### What needs to be done
Convert the material, starting at its first line and ending at the line that contains "il y a eu un", into a Markdown table with the columns Entry and Text, giving each line's number in the first column and the line itself in the second, and omitting blank lines.

### Excerpted data
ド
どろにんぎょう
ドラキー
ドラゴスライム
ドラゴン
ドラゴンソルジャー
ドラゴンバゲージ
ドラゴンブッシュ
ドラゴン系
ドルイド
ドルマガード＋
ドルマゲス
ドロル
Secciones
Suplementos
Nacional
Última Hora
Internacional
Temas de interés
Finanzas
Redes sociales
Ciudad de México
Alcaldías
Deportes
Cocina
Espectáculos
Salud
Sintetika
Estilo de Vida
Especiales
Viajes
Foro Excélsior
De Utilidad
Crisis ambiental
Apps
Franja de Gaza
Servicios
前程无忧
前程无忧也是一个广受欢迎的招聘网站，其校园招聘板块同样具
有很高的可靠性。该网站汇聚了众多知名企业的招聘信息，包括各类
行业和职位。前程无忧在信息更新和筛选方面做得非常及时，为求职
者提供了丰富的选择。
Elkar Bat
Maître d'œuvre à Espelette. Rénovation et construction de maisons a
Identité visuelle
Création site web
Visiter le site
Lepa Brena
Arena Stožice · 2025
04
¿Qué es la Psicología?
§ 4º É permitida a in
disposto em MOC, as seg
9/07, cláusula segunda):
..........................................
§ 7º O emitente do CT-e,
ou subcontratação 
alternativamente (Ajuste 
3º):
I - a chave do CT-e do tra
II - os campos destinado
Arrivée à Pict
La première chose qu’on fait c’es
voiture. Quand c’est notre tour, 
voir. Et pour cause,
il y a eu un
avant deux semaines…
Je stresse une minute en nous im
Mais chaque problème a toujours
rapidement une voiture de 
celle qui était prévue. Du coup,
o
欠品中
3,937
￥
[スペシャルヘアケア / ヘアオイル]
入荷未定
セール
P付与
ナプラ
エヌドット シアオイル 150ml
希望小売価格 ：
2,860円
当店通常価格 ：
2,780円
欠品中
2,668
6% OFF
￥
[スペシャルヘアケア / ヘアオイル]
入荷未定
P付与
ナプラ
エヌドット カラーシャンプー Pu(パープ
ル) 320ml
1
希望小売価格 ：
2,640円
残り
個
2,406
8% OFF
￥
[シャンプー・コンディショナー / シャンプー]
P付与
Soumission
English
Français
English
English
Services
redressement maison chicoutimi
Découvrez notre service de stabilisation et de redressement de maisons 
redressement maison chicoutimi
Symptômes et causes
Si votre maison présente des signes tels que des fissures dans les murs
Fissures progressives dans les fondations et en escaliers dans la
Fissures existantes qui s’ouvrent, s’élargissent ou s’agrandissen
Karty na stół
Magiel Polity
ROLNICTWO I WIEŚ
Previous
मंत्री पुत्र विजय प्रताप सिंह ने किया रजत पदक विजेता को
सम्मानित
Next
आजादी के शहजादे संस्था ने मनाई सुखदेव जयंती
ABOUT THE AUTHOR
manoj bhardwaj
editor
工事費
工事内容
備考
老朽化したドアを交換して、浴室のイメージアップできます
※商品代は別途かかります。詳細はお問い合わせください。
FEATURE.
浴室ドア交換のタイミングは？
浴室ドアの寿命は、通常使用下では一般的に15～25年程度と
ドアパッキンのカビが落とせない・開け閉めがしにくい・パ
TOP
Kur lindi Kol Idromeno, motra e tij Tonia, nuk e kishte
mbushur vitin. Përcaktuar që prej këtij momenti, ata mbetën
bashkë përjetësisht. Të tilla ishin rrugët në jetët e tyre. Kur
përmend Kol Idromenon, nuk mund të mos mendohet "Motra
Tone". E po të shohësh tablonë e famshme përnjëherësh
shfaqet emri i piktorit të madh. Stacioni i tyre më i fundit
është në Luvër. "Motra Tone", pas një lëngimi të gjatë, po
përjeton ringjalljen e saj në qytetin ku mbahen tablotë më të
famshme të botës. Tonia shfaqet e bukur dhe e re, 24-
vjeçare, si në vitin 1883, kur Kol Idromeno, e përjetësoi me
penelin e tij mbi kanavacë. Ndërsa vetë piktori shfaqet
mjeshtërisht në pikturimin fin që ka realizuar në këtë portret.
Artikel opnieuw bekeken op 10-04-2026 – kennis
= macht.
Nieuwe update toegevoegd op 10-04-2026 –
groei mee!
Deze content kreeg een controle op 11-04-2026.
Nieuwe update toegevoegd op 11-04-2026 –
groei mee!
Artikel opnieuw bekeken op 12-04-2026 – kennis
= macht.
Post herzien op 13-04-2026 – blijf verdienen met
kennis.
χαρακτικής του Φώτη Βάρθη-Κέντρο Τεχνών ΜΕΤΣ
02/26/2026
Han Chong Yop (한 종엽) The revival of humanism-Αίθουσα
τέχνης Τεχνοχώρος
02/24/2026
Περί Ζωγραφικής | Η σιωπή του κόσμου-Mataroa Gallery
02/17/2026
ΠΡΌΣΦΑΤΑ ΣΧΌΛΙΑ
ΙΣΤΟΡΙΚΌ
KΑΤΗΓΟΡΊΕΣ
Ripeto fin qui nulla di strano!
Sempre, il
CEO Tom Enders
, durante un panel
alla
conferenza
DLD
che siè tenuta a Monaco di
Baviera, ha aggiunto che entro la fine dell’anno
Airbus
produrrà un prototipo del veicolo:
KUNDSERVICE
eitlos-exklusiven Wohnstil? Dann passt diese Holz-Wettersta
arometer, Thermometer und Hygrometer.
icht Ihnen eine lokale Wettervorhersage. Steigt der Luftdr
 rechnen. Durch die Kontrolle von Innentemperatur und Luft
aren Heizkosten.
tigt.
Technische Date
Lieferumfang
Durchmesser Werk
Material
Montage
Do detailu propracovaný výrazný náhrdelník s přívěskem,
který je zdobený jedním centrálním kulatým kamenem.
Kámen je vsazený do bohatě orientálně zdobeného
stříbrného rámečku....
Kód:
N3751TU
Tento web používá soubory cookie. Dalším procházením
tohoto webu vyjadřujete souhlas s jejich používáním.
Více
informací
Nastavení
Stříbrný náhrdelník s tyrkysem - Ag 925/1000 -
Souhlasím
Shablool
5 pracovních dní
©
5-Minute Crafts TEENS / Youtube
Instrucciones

### Answer box
| Entry | Text |
|---|---|
| 1 | ド |
| 2 | どろにんぎょう |
| 3 | ドラキー |
| 4 | ドラゴスライム |
| 5 | ドラゴン |
| 6 | ドラゴンソルジャー |
| 7 | ドラゴンバゲージ |
| 8 | ドラゴンブッシュ |
| 9 | ドラゴン系 |
| 10 | ドルイド |
| 11 | ドルマガード＋ |
| 12 | ドルマゲス |
| 13 | ドロル |
| 14 | Secciones |
| 15 | Suplementos |
| 16 | Nacional |
| 17 | Última Hora |
| 18 | Internacional |
| 19 | Temas de interés |
| 20 | Finanzas |
| 21 | Redes sociales |
| 22 | Ciudad de México |
| 23 | Alcaldías |
| 24 | Deportes |
| 25 | Cocina |
| 26 | Espectáculos |
| 27 | Salud |
| 28 | Sintetika |
| 29 | Estilo de Vida |
| 30 | Especiales |
| 31 | Viajes |
| 32 | Foro Excélsior |
| 33 | De Utilidad |
| 34 | Crisis ambiental |
| 35 | Apps |
| 36 | Franja de Gaza |
| 37 | Servicios |
| 38 | 前程无忧 |
| 39 | 前程无忧也是一个广受欢迎的招聘网站，其校园招聘板块同样具 |
| 40 | 有很高的可靠性。该网站汇聚了众多知名企业的招聘信息，包括各类 |
| 41 | 行业和职位。前程无忧在信息更新和筛选方面做得非常及时，为求职 |
| 42 | 者提供了丰富的选择。 |
| 43 | Elkar Bat |
| 44 | Maître d'œuvre à Espelette. Rénovation et construction de maisons a |
| 45 | Identité visuelle |
| 46 | Création site web |
| 47 | Visiter le site |
| 48 | Lepa Brena |
| 49 | Arena Stožice · 2025 |
| 50 | 04 |
| 51 | ¿Qué es la Psicología? |
| 52 | § 4º É permitida a in |
| 53 | disposto em MOC, as seg |
| 54 | 9/07, cláusula segunda): |
| 55 | .......................................... |
| 56 | § 7º O emitente do CT-e, |
| 57 | ou subcontratação  |
| 58 | alternativamente (Ajuste  |
| 59 | 3º): |
| 60 | I - a chave do CT-e do tra |
| 61 | II - os campos destinado |
| 62 | Arrivée à Pict |
| 63 | La première chose qu’on fait c’es |
| 64 | voiture. Quand c’est notre tour,  |
| 65 | voir. Et pour cause, |
| 66 | il y a eu un |